+++ Dataset content

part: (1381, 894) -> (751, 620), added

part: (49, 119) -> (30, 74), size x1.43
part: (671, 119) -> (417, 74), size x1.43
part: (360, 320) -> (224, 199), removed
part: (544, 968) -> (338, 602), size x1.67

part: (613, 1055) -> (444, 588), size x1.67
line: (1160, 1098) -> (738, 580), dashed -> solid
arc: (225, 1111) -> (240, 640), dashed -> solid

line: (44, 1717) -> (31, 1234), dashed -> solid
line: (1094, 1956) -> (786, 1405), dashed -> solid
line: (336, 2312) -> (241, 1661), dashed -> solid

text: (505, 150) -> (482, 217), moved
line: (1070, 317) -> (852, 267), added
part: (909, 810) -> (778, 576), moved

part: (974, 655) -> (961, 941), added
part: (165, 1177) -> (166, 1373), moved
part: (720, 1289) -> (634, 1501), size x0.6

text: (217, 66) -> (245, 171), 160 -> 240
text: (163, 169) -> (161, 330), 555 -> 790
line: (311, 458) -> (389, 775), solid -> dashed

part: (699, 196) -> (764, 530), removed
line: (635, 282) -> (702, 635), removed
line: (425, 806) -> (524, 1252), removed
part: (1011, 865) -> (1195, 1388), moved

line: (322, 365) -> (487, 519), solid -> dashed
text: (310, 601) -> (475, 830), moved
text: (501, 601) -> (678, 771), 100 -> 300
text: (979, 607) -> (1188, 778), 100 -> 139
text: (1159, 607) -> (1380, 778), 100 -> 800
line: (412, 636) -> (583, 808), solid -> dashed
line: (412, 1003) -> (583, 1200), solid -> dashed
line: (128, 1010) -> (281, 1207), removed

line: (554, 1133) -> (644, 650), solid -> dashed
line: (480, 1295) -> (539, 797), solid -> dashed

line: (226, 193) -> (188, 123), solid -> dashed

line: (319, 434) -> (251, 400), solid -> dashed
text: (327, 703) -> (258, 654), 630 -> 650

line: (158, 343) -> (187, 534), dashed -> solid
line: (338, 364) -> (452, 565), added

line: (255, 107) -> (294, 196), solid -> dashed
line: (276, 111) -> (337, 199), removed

++++++

• [Required action]: Look through the entries and find each line that has the string "size". Copy those lines.

• [Response to this exercise]:
part: (49, 119) -> (30, 74), size x1.43
part: (671, 119) -> (417, 74), size x1.43
part: (544, 968) -> (338, 602), size x1.67
part: (613, 1055) -> (444, 588), size x1.67
part: (720, 1289) -> (634, 1501), size x0.6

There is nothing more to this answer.